- [RECORD EXCERPTS]

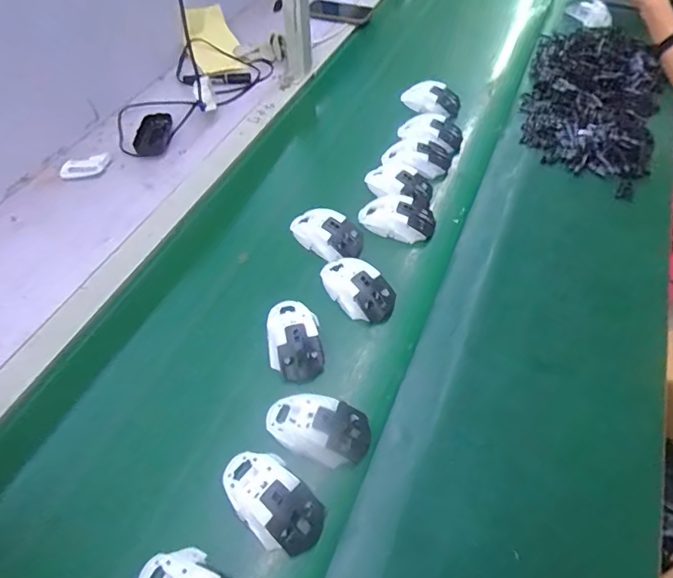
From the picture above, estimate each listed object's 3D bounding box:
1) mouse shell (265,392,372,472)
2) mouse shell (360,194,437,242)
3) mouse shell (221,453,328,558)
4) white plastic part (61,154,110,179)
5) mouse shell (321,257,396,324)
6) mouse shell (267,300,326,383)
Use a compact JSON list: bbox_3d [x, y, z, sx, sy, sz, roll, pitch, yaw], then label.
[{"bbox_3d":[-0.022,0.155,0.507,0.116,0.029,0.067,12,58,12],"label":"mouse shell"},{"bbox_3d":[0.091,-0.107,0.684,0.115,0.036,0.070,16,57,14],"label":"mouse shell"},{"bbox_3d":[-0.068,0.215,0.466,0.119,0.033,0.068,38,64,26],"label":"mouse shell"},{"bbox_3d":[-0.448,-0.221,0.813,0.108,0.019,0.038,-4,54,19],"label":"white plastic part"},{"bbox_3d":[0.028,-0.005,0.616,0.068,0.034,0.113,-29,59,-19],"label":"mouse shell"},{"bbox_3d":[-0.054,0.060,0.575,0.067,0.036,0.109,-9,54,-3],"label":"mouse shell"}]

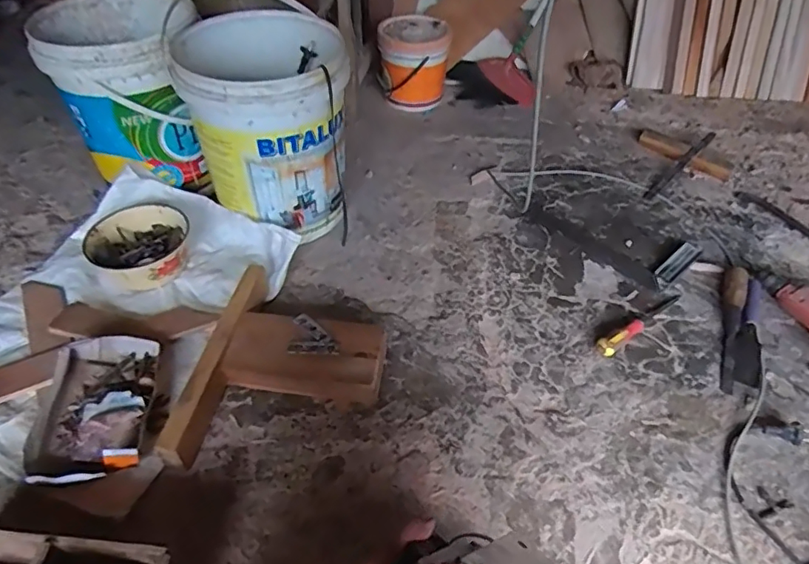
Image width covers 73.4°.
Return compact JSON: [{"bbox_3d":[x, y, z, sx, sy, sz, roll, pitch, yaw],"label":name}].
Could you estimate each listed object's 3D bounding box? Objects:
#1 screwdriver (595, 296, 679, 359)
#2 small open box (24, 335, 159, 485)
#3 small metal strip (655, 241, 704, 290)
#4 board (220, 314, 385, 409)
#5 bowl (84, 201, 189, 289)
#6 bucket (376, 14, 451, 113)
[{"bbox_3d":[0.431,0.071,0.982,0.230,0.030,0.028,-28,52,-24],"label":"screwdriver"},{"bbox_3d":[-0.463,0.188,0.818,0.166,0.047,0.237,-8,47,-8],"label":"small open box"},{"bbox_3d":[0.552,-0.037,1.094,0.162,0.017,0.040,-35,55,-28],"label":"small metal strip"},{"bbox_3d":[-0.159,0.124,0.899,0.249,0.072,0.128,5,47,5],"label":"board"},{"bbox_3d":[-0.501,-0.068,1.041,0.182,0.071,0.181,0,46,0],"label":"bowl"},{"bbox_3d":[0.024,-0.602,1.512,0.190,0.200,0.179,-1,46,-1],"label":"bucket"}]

==

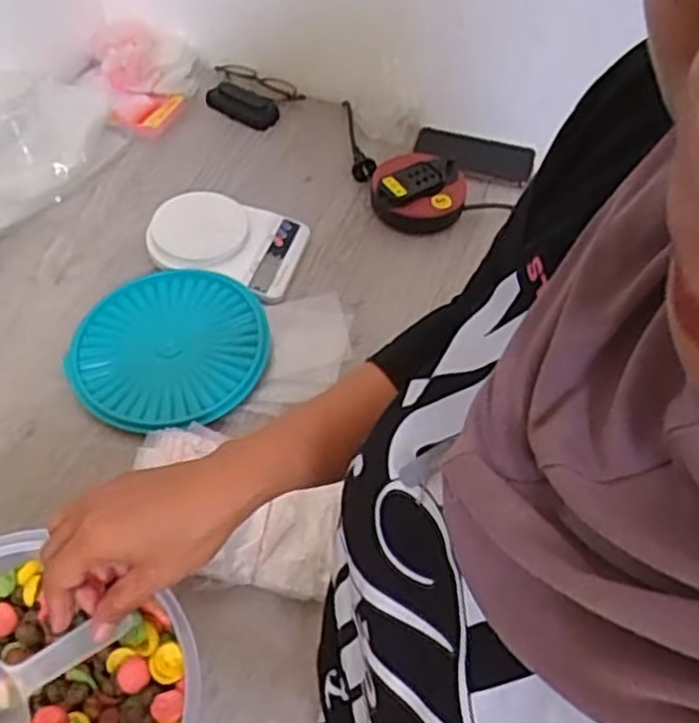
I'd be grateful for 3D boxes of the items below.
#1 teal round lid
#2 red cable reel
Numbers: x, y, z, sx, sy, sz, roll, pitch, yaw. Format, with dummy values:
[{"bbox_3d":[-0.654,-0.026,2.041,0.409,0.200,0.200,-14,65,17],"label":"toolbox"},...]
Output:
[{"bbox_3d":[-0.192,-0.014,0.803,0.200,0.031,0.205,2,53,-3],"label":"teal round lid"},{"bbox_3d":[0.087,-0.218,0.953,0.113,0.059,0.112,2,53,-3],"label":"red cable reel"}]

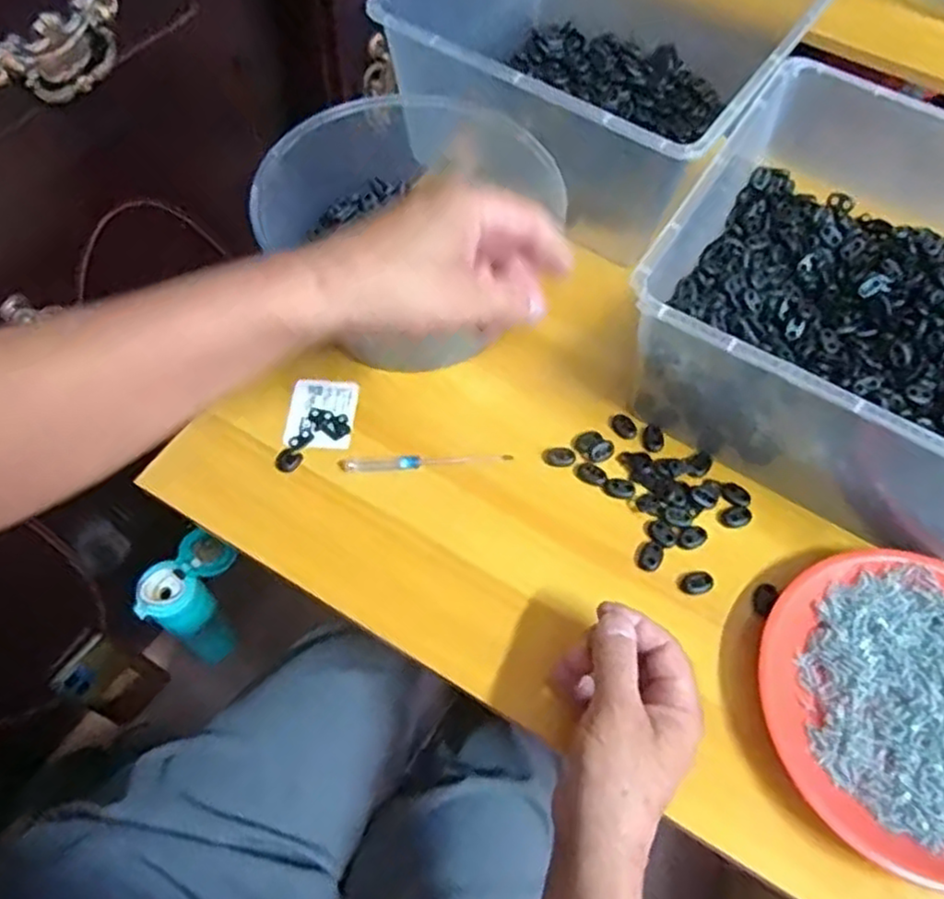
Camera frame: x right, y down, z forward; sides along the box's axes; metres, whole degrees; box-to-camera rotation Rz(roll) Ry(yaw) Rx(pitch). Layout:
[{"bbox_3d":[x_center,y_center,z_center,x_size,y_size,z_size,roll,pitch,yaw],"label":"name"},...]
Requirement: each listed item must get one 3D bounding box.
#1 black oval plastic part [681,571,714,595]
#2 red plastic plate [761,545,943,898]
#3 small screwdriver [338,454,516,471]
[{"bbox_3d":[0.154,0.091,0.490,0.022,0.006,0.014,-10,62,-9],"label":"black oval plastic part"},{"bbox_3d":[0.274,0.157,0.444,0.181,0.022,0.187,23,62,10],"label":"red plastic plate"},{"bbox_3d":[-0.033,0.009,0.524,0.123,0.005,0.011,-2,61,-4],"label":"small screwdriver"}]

---

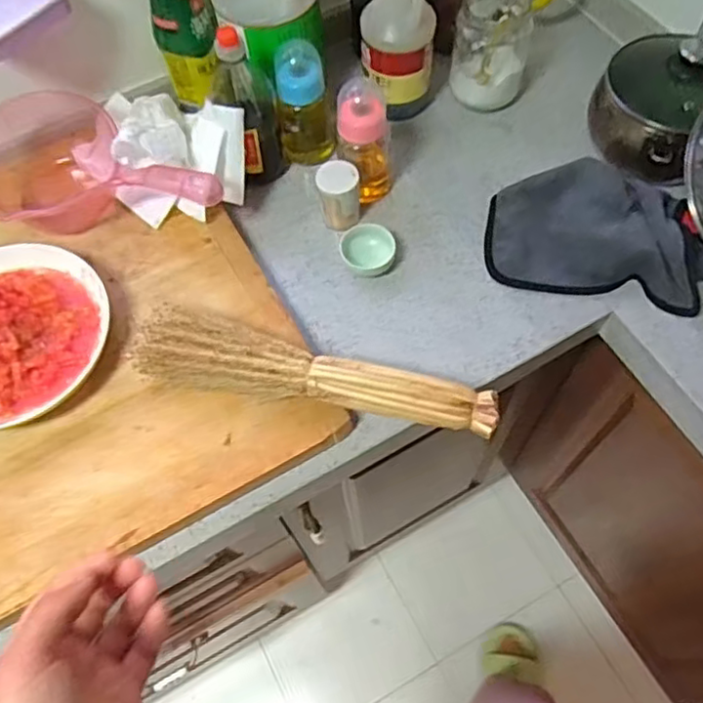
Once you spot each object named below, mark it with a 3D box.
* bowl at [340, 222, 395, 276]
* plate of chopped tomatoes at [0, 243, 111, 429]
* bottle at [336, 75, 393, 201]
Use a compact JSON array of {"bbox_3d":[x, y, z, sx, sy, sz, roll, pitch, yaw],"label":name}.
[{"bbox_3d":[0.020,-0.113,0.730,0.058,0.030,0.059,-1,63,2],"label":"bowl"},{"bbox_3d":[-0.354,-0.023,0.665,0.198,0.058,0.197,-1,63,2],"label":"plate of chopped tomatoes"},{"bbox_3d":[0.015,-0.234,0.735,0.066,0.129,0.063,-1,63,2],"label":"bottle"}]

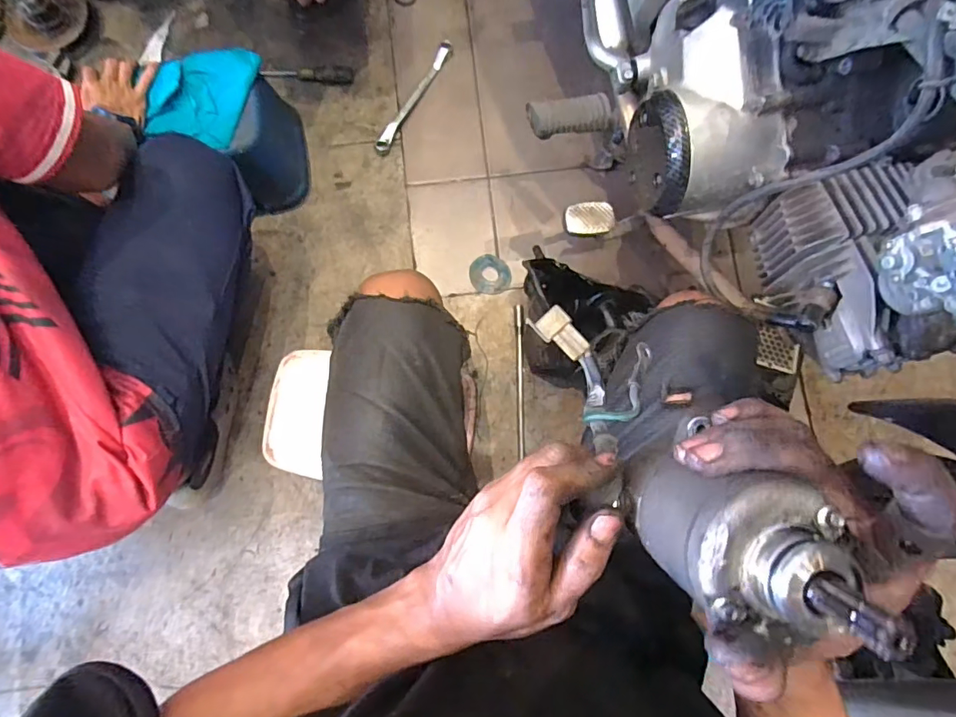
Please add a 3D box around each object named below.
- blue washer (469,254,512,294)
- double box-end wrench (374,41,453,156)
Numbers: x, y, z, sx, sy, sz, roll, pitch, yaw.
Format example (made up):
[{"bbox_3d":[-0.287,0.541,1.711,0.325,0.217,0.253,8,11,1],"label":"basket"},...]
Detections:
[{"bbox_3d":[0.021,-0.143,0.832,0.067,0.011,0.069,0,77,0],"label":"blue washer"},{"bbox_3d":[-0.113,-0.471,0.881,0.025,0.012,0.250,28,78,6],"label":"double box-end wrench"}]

- [TASK INSTRUCTIONS] Retype only this portion of the data above: the line containing "4) white plastic part (61,154,110,179)", the line containing "6) mouse shell (267,300,326,383)", and all lines between them, exactly.

- [ANSWER SPACE]
4) white plastic part (61,154,110,179)
5) mouse shell (321,257,396,324)
6) mouse shell (267,300,326,383)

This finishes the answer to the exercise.